Early Harvest narrates the lives of a townfolk facing the harshness of the war. It symbolizes the resilience of the people, their faith and eternal hope.

The Naked Eye is about the war as well, this time, the townfolk confront a helpless enemy about to die as they reflect on what to do with him.

And then, his final stories are perhaps the best as they reflect the maturity of the writer, as he projects the feelings of so many of us in the diaspora:

The Transfer - is about getting old and not being able to do the things you always thought you could do. In this tale, the old priest was about to face the inevitability of the end and the sorrow and loneliness that accompany that.

And the story that took hold of the book's title - Brother My Brother - is a true diaspora tale, about the Pinoy leaving and returning. Remembering places, people, events, here and there as he confronts painful realities. Perhaps this is what we, the OFW's will always be in the future - in fact, I have to admit I am already one - my mind is always in the center of some unknown forces I could not fully describe and explain. I want to return back to my homeland, full of excitement and plans only to discover the country I am returning to is no longer the same. The ones I expect to greet me are dead and the ones I meet are no longer recognizable. Worse is the discovery that the home I am looking forward to becomes the home I have built in my adopted country.

I am always saddened by this.
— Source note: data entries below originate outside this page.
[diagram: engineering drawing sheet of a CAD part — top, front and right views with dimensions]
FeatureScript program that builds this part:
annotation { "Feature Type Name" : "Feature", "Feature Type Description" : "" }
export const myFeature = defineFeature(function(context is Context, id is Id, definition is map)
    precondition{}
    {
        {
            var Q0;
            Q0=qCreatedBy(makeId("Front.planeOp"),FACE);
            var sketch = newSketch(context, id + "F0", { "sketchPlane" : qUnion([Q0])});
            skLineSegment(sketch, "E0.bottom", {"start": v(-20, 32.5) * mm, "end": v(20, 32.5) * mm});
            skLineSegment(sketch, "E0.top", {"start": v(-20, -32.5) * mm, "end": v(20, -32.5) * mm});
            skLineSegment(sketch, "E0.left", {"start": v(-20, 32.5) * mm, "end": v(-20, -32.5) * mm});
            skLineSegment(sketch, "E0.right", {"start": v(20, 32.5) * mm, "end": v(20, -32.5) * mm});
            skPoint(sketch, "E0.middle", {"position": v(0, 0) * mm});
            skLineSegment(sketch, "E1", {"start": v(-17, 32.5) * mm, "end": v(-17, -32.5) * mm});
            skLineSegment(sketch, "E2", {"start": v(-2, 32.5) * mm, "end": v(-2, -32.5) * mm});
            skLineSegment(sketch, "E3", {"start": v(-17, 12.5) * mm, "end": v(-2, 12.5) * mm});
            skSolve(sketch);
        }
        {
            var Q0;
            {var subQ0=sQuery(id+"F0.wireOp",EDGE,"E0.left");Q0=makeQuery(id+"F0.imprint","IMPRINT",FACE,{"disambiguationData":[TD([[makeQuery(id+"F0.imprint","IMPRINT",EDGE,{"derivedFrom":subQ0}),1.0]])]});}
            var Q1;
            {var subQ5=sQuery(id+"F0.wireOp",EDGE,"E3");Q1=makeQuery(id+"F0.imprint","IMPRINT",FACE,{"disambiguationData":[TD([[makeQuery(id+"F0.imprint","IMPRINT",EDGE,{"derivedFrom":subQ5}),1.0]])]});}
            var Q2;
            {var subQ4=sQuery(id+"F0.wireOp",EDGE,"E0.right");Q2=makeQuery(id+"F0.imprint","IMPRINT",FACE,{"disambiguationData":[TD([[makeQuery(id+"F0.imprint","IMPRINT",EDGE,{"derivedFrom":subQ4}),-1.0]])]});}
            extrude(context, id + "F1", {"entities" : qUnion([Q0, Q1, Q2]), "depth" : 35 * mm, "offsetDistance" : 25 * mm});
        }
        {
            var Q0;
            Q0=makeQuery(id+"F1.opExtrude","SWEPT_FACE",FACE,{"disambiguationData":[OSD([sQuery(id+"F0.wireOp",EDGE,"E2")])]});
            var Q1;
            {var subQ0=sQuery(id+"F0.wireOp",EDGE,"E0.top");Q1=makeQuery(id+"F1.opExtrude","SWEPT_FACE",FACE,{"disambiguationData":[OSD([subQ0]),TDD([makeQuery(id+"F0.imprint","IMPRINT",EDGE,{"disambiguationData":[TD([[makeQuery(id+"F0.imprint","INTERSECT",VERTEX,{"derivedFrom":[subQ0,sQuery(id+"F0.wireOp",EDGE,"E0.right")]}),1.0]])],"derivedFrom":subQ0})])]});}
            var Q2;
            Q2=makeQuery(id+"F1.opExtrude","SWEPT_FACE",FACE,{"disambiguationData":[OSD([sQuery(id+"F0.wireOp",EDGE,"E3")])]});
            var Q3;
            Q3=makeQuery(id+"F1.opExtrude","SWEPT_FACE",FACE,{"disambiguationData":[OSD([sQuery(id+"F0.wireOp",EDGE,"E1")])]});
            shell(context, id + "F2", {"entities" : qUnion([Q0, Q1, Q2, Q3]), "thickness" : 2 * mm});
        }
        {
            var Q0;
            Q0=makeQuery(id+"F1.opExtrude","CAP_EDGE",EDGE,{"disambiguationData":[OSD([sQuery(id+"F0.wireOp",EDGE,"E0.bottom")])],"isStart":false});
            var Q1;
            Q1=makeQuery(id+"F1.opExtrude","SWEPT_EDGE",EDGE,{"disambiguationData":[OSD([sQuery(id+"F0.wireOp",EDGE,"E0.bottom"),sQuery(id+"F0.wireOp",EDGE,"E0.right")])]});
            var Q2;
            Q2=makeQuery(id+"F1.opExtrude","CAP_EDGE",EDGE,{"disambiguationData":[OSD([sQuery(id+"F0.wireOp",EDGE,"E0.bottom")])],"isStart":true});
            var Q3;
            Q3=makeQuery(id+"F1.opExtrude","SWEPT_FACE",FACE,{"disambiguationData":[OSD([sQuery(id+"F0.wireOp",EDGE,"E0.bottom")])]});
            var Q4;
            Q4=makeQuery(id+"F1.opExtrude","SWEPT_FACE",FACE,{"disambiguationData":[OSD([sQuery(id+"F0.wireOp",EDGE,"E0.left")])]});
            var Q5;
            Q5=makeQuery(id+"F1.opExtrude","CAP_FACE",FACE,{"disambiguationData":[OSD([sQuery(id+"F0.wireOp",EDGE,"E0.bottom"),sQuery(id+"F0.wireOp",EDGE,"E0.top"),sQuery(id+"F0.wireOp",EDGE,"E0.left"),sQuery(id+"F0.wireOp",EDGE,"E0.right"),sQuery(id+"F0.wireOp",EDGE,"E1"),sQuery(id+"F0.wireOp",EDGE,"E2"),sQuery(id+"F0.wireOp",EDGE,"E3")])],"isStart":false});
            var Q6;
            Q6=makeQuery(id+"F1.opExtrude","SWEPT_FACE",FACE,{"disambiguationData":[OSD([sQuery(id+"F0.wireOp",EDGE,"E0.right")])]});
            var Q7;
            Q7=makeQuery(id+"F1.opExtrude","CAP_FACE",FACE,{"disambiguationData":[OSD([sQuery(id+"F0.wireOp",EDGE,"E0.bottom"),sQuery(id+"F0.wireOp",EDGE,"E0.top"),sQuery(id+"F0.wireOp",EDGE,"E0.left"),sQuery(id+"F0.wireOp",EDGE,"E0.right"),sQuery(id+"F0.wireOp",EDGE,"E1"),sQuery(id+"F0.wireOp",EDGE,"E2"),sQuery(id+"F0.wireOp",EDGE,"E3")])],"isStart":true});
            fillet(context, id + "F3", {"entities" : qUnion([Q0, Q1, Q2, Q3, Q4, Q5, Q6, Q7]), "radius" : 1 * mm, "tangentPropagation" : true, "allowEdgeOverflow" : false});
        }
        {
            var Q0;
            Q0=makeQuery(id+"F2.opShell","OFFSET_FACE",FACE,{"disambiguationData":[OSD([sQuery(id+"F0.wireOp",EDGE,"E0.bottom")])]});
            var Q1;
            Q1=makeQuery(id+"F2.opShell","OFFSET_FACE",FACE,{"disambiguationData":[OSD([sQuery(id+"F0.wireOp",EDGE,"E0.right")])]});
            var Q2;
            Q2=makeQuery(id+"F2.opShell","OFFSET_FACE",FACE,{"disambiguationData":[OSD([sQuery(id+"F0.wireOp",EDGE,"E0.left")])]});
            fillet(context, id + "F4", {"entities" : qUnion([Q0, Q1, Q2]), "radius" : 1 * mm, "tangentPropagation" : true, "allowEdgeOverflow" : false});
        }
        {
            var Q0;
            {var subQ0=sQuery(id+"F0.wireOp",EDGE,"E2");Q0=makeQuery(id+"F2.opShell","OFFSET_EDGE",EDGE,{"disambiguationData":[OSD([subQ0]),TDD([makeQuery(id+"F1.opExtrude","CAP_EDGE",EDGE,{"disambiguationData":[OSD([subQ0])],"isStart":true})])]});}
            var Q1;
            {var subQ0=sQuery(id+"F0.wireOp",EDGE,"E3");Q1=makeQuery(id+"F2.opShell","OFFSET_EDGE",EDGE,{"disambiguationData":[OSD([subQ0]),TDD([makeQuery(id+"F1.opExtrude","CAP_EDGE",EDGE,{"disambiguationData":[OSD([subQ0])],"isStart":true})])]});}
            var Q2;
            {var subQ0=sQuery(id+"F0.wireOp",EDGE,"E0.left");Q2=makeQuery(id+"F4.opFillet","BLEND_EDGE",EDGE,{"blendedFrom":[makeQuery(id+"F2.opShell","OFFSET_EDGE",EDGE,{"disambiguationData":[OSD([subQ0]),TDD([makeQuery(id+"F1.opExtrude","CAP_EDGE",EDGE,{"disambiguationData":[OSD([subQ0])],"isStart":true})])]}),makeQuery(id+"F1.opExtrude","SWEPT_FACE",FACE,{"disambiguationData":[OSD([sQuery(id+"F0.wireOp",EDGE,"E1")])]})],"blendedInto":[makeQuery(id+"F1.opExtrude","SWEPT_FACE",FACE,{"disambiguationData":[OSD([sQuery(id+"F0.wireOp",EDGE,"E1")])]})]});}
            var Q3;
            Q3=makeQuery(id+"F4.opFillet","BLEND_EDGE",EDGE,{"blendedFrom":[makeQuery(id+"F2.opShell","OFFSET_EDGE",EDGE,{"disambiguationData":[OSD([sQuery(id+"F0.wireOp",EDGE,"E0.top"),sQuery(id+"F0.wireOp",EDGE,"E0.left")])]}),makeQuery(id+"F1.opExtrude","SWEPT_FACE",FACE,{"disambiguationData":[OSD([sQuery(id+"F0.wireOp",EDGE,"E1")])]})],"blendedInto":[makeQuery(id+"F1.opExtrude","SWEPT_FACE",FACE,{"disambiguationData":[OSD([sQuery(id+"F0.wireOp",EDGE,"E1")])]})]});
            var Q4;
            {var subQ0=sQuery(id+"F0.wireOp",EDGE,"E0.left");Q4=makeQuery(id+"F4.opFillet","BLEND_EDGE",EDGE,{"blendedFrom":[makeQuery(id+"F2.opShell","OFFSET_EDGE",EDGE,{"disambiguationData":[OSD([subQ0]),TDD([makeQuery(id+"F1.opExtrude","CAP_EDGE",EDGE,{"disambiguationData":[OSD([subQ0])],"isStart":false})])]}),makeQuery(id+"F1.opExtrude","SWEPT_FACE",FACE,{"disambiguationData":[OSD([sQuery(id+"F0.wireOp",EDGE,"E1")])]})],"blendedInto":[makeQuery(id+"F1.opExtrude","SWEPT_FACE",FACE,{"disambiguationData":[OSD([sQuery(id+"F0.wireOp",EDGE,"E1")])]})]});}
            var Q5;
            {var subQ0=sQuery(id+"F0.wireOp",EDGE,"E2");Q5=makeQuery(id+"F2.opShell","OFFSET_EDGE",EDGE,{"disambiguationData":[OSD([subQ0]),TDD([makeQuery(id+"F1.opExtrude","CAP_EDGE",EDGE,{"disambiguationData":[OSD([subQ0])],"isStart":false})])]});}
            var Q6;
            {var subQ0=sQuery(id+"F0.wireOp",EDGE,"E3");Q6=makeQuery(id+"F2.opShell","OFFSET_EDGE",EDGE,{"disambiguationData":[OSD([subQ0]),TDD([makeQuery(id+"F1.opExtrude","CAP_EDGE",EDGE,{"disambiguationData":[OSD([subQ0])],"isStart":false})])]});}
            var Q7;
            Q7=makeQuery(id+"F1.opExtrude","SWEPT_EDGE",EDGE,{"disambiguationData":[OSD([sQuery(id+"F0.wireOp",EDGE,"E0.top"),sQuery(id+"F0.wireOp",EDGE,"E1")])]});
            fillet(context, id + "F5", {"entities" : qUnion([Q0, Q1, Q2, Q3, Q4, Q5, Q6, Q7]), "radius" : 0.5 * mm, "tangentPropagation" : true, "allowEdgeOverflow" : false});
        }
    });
I've got great expectations when I first went home - I wanted to build a business, to enjoy my childhood playmates company, spend my days with family, visit relatives, and maybe climb the same guava tree I used to climb as a kid.

None of those remain.

What remained, as I discovered, was just a memory.

And that's why, just like Santos, I write my diaspora tales now, as if in writing them, I make them stay forever, even in the realm of my imagination.

Then, I return to the country that I now call my home, America.